This is Why Phones Are So Important to Refugees
“There are two ways to get to the UK, by lorry or boat. Both ways, you could be killed. I don’t want to take either, because I am so afraid of losing my life. But my family spent all their money to get me to safety.
So what I can do? I must go on.”
This is how Osama from Sudan described his life in Calais to me. I was sitting at Osama’s campfire after distribution one evening with some of his friends. They’d built the fire where they were living, in some scrub land in the hope the police wouldn’t come and destroy their tents.
He told me was the eldest of seven children. With the conflict in Sudan meaning they had no hope of escaping danger and poverty, the family had given him all the money they had to help him get to northern France.

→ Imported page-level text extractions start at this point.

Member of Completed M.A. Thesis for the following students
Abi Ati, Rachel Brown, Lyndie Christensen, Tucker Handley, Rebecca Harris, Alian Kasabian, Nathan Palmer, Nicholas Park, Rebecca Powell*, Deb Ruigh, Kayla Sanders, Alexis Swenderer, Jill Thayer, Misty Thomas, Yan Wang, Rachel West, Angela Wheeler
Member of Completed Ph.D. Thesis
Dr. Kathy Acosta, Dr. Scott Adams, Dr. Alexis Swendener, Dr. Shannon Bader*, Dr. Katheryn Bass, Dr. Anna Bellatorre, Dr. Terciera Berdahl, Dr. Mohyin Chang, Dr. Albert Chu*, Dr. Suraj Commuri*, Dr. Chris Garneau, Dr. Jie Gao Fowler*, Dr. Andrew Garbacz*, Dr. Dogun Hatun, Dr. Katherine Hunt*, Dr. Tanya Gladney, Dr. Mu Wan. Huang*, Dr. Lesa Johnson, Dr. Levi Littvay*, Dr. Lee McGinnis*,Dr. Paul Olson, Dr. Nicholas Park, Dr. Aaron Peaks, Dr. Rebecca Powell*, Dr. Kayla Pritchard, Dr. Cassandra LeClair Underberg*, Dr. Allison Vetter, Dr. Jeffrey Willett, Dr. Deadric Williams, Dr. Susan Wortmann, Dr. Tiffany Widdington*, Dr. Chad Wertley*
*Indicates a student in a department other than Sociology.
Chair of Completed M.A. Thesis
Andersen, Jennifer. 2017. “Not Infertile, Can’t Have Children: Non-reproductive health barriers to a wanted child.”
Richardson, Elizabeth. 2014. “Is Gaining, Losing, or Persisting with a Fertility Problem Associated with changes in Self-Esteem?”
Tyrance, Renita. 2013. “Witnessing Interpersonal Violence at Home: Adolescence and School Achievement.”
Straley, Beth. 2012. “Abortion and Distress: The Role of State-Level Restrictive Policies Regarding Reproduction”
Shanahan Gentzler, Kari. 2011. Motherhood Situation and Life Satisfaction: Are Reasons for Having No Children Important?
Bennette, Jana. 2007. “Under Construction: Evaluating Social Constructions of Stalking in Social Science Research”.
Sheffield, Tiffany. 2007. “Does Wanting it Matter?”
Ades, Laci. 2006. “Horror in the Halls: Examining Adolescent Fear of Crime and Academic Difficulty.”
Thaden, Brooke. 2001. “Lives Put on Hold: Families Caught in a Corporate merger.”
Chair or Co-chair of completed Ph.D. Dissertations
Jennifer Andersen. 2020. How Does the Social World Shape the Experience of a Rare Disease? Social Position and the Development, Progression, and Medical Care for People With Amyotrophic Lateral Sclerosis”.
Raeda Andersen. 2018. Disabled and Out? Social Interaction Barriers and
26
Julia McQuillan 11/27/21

Even so, he had arrived here with only the clothes on his back, and is now getting by on the help that organisations like Care4Calais provide.
“You know, phone charging is the most important thing you do for us,” he said. Phones are vital to refugees. They’re the only way to stay in contact with home, and to check the weather, which is really important if they’re crossing by boat. They also need the GPS to make sure they’re going in the right direction, and then they may need to call the coast guard to be rescued.
Sometimes they have to walk a few hours to go to a phone charging point and then wait for their turn to charge the phone. At distributions, Care4Calais provides charging points – rows of sockets fixed to a board which is then plugged into a generator. Although the boards can charge dozens of phones at a time, there are always more people than sockets, and the generators only operate for a few hours a day.
Sometimes it can take a whole day just to get a phone charged. People often have to choose between a shower, a hot meal or charging. It also means they feel they lose a day as they can’t try to cross if they haven’t charged their phone. They wait so patiently and although they are disappointed when we leave there is never any trouble and the people collect their phones and wander off back to their bit of scrubland in the hope their tent is still there.
Many refugees lose their phones in evictions, and replacements are expensive to buy, but we try to provide as many as we can. We mainly rely on people in the UK donating their old phones to us, so if you have one please send it to us – we’ll make sure it finds a good home, and you’ll make a refugee very happy.
I hoped Osama’s phone got him to the UK all right. “I cannot be silly with this life,” he said as we ended our conversation. “I know either way to the UK is very dangerous, but what can I do? My family is praying for me.”